**JOB**
Lay out every line of text in the listing as a Markdown table with two columns, "Row" for the row number and "Text" for the line. Leave out blank lines and the pictures.

**INFORMATION PROVIDED**
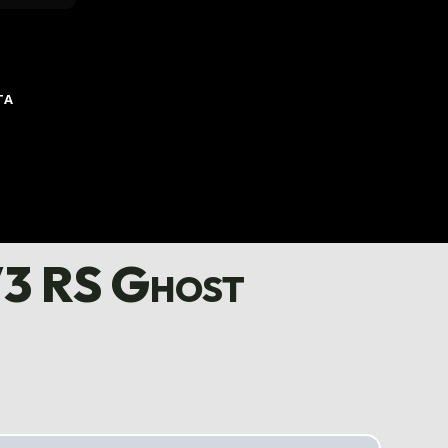
TA
V3 RS Ghost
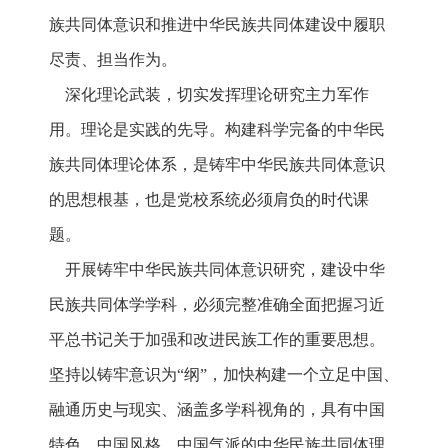
族共同体意识和推进中华民族共同体建设中履职
尽责、担当作为。
深化理论武装，切实发挥理论研究主力军作
用。理论是实践的先导。构建科学完备的中华民
族共同体理论体系，是铸牢中华民族共同体意识
的思想根基，也是党校系统必须肩负的时代课
题。
开展铸牢中华民族共同体意识研究，建设中华
民族共同体学学科，必须完整准确全面把握习近
平总书记关于加强和改进民族工作的重要思想。
坚持以铸牢意识为“纲”，加快构建一个立足中国、
融通历史与现实、涵盖多学科视角的，具有中国
特色、中国风格、中国气派的中华民族共同体理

**SOLUTION**
| Row | Text |
|---|---|
| 1 | TA |
| 2 | V3 RS Ghost |
| 3 | 族共同体意识和推进中华民族共同体建设中履职 |
| 4 | 尽责、担当作为。 |
| 5 | 深化理论武装，切实发挥理论研究主力军作 |
| 6 | 用。理论是实践的先导。构建科学完备的中华民 |
| 7 | 族共同体理论体系，是铸牢中华民族共同体意识 |
| 8 | 的思想根基，也是党校系统必须肩负的时代课 |
| 9 | 题。 |
| 10 | 开展铸牢中华民族共同体意识研究，建设中华 |
| 11 | 民族共同体学学科，必须完整准确全面把握习近 |
| 12 | 平总书记关于加强和改进民族工作的重要思想。 |
| 13 | 坚持以铸牢意识为“纲”，加快构建一个立足中国、 |
| 14 | 融通历史与现实、涵盖多学科视角的，具有中国 |
| 15 | 特色、中国风格、中国气派的中华民族共同体理 |